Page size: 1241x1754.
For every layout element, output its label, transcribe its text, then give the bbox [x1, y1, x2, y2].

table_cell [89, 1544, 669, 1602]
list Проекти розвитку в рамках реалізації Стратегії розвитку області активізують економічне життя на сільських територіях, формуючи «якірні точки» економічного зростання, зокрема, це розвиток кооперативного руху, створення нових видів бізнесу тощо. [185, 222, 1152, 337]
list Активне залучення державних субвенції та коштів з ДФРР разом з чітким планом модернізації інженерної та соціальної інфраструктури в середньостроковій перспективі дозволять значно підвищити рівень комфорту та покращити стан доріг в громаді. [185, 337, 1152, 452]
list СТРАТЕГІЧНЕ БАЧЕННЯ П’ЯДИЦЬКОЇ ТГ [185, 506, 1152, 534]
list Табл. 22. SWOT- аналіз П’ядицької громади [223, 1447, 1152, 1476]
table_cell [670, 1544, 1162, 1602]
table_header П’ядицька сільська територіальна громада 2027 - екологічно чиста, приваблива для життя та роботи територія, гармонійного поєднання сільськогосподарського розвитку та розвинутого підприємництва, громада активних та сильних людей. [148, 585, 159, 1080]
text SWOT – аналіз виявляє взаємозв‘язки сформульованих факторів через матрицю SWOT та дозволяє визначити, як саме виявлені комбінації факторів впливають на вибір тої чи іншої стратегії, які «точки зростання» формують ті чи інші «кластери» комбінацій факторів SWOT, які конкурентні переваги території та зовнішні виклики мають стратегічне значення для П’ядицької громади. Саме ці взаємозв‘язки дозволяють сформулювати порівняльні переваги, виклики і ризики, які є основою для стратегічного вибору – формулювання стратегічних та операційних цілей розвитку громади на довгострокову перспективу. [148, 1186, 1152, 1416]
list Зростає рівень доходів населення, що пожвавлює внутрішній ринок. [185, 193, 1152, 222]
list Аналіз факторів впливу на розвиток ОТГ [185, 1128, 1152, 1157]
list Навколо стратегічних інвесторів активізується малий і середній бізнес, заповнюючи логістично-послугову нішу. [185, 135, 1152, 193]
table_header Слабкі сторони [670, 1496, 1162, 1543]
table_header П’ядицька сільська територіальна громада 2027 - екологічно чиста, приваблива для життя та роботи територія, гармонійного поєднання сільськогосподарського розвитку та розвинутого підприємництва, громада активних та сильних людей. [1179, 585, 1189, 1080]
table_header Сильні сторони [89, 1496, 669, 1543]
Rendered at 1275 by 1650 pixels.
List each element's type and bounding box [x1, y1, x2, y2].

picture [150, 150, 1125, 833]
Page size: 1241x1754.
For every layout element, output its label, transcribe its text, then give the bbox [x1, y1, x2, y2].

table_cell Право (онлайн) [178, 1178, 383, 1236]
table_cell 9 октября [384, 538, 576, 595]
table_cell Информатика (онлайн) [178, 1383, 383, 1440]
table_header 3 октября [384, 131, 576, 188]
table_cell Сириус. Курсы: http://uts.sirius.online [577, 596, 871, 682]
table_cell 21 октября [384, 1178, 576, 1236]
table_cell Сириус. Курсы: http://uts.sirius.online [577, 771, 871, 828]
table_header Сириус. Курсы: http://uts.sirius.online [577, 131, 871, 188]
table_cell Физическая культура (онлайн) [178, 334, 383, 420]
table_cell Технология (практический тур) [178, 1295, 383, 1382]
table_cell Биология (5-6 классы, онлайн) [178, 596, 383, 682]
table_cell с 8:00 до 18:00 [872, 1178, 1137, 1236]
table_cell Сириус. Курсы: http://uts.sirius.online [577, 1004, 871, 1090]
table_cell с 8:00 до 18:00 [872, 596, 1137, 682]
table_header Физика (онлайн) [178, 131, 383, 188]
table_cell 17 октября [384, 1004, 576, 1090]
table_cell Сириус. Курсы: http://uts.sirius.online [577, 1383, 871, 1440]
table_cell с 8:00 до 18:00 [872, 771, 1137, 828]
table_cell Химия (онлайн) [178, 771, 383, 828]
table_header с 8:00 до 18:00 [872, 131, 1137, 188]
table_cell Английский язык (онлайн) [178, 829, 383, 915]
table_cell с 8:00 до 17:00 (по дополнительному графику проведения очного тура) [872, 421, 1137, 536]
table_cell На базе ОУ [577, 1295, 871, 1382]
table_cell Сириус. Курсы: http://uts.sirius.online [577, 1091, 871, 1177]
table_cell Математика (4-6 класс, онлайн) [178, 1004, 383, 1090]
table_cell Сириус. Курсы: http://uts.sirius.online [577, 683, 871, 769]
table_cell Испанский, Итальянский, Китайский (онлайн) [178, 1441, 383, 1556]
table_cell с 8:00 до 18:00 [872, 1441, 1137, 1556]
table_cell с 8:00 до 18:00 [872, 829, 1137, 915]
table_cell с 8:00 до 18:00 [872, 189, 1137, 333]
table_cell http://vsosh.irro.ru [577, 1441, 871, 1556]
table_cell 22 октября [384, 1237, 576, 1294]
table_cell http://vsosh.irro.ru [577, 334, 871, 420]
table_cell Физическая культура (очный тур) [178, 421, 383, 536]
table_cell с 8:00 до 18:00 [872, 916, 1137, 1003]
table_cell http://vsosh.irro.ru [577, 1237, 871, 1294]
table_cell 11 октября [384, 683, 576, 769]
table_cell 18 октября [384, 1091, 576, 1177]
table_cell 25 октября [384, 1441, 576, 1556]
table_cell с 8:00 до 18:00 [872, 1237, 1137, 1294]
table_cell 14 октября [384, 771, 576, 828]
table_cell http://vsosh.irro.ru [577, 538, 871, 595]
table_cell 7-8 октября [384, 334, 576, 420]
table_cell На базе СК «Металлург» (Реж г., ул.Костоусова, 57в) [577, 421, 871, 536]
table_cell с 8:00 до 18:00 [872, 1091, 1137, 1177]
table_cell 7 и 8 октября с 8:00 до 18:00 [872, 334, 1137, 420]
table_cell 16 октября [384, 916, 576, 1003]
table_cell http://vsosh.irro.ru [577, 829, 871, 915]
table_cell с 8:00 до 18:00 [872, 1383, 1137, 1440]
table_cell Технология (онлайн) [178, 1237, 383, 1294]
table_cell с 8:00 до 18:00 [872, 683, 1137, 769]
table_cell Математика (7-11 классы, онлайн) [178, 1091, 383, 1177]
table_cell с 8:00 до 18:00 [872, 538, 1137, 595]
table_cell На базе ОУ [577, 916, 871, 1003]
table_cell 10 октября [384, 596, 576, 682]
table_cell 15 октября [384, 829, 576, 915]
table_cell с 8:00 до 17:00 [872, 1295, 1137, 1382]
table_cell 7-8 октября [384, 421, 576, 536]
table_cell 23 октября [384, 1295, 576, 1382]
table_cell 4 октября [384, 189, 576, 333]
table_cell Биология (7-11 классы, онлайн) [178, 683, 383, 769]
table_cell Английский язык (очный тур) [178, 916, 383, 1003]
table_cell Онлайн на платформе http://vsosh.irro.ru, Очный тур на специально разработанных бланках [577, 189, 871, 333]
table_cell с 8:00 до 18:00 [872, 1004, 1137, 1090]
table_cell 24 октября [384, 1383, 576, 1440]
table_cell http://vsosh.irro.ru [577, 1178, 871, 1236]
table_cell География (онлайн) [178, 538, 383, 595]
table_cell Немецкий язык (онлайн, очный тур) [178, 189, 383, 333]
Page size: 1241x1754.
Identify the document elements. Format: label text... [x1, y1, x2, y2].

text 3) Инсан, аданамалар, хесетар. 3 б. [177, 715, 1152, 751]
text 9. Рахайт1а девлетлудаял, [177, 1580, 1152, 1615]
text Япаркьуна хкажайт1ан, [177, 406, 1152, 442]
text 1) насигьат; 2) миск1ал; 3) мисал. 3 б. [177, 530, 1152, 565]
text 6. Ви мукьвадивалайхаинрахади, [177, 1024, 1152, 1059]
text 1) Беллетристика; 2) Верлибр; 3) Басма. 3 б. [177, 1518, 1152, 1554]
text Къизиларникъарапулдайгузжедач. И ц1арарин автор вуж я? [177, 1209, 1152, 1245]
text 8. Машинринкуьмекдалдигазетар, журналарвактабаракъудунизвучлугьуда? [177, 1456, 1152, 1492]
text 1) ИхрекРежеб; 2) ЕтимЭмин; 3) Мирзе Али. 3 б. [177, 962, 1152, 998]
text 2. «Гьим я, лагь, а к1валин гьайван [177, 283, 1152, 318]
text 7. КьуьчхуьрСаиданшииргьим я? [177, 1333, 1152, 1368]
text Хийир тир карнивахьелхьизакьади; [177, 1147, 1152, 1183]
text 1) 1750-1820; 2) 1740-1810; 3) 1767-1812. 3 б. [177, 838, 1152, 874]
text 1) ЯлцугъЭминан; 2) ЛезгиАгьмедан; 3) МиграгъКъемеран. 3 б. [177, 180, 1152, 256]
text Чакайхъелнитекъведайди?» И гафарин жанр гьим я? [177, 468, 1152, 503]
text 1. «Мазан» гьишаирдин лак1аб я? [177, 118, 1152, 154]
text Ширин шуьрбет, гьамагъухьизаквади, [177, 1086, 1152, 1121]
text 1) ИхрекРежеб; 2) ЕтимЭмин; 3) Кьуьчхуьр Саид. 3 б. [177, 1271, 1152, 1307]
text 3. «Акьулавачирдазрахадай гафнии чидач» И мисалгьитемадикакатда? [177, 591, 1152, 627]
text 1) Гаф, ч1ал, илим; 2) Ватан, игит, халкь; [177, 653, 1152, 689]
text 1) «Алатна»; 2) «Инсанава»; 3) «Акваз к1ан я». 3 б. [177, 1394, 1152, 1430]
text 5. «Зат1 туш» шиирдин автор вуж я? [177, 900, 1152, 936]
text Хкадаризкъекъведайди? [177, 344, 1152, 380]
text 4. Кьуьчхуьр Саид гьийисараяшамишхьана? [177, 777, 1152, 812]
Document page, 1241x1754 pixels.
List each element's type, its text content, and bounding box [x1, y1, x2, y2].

+++

Copy the lines from the entries above in which the word "Биология" appears.

Solution below
table_cell Биология (5-6 классы, онлайн) [178, 596, 383, 682]
table_cell Биология (7-11 классы, онлайн) [178, 683, 383, 769]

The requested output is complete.